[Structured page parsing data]
# # # # #

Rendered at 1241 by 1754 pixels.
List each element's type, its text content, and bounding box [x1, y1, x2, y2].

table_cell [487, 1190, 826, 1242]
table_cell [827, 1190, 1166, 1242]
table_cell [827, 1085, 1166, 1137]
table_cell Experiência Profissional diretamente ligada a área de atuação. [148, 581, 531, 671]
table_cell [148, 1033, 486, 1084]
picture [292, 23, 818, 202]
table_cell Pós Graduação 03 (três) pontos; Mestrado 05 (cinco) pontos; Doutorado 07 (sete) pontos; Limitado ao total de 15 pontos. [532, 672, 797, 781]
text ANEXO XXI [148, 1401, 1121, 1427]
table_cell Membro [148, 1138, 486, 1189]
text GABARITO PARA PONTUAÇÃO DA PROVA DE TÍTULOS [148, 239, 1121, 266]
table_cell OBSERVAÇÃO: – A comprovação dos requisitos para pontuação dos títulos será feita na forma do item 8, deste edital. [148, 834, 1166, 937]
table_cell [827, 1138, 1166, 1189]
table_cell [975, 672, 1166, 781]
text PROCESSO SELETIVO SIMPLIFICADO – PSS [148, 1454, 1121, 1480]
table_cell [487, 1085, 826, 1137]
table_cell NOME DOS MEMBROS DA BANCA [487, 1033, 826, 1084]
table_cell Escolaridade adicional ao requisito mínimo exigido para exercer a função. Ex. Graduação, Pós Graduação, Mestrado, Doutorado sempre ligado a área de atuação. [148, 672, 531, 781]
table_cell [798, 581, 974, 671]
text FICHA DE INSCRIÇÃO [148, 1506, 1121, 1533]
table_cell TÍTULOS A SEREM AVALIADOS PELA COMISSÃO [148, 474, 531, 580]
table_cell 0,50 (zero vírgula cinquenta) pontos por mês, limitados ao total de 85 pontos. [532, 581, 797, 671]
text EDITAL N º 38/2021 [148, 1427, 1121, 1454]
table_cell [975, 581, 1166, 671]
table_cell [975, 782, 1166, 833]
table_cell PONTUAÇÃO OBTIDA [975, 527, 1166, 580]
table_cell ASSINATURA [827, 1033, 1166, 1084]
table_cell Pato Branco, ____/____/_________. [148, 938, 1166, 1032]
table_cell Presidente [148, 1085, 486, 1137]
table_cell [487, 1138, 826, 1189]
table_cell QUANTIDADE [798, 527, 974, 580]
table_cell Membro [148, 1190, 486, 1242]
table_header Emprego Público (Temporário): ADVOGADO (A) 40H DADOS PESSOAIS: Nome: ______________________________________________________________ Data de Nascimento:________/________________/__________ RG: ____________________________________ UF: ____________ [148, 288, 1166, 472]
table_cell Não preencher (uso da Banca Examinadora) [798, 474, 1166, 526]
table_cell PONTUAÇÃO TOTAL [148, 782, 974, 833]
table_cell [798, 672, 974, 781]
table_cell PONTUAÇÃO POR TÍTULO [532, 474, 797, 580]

# # # # #

* [THE PROBLEM] Tell me how many lines in the entries contain the string "pontos", and give nothing besides that number.

* [TASK OUTPUT] 2